━━ TEXT EXCERPT ━━
# Awards in Military Intelligence



## Marauder06 (Feb 23, 2013)

*From AKO:*


> *Nominations Being Accepted for Award in Military Intelligence*
> Nominations for the 2013 LTG Sidney T. Weinstein Award for Excellence in Military Intelligence will be accepted through 15 March. For eligibility criteria and full nomination procedures, click "More" (CAC required) to visit the site or call the Command Historian at the US Army Intelligence Center at 520-533-4113/DSN 821-4113.


 

... of course, the "more" link doesn't work...


----------



## Kraut783 (Feb 23, 2013)

" of course, the "more" link doesn't work..."

kinda like the EE migration with AKO.......


----------



## Marauder06 (Feb 23, 2013)

Kind of like anything with AKO.


----------



## AWP (Feb 23, 2013)

The last time AKO worked was back when we thought we could win in Afghanistan...


----------



## Dame (Feb 24, 2013)

EXINT. Just sayin'.


----------



## Brill (Feb 24, 2013)

It's only for Captains anyway.


----------



## DA SWO (Feb 24, 2013)

Kind of like a Distinguished Warfare Award for support types?


----------



## Marauder06 (Feb 24, 2013)

SOWT said:


> Kind of like a Distinguished Warfare Award for support types?


 
Dude, the Distinguished Warfare Medal already  *IS* the award for support types ;)


----------



## DA SWO (Feb 24, 2013)

Marauder06 said:


> Dude, the Distinguished Warfare Medal already *IS* the award for support types ;)


No, its for "Cyber-operators and remote pilots" (who are Field-Grade or higher).  Fuck, Panetta is barely gone and you be all dissin him already!


----------
━━━
━━ RECORDS PROVIDED ━━
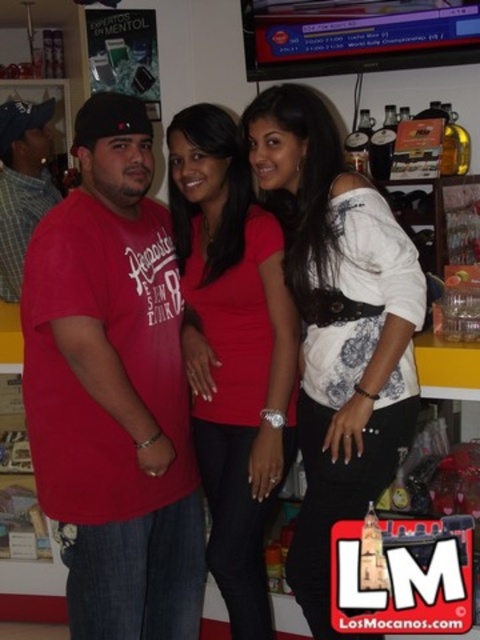
Question: Which point appears farthest from the camera in this image?

Choices:
 (A) (199, 324)
 (B) (47, 109)

Answer: (B)

Question: Is red cotton t-shirt at center below white matte shirt at center?

Choices:
 (A) no
 (B) yes

Answer: (B)

Question: Based on their relative distances, which object is farther from the matte red shirt at left?

Choices:
 (A) red cotton t-shirt at center
 (B) white matte shirt at center
 (C) matte red shirt at center

Answer: (B)

Question: Is matte red shirt at center smaller than matte red shirt at left?

Choices:
 (A) yes
 (B) no

Answer: (B)

Question: Is white matte shirt at center to the left of matte red shirt at center from the viewer's perspective?

Choices:
 (A) yes
 (B) no

Answer: (B)

Question: Which of the following is the closest to the observer?

Choices:
 (A) matte red shirt at left
 (B) white matte shirt at center
 (C) red cotton t-shirt at center

Answer: (C)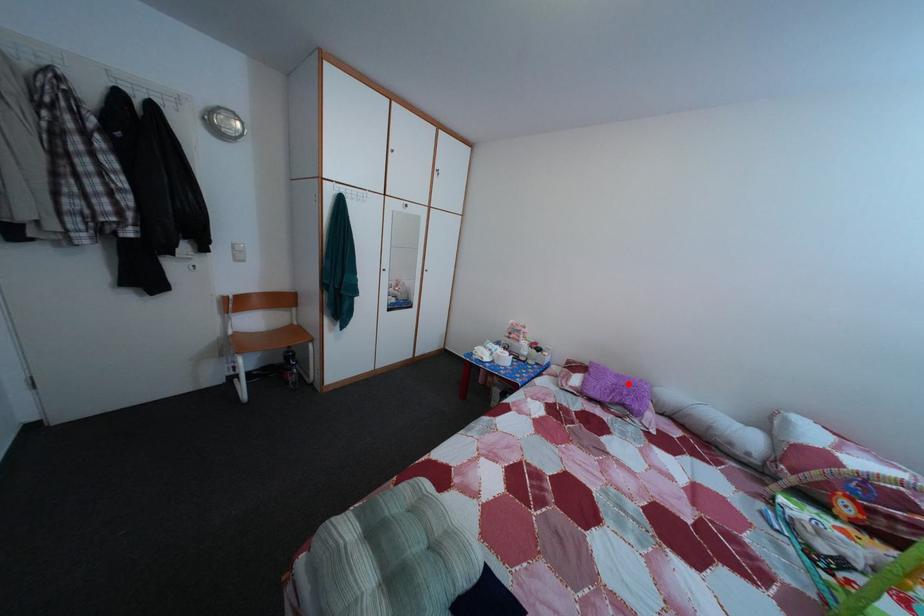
━━━
### WORK INSTRUCTIONS
- 1) In the forum thread about military intelligence awards, until what date will nominations for the 2013 award be accepted?
- 2) From the awards thread, return word for word the part that opens with the words "## AWP (Feb" and closes with "EXINT. Just sayin'.".

### RESULTS IN ORDER
- 1) Through 15 March.

- 2)
## AWP (Feb 23, 2013)

The last time AKO worked was back when we thought we could win in Afghanistan...


----------



## Dame (Feb 24, 2013)

EXINT. Just sayin'.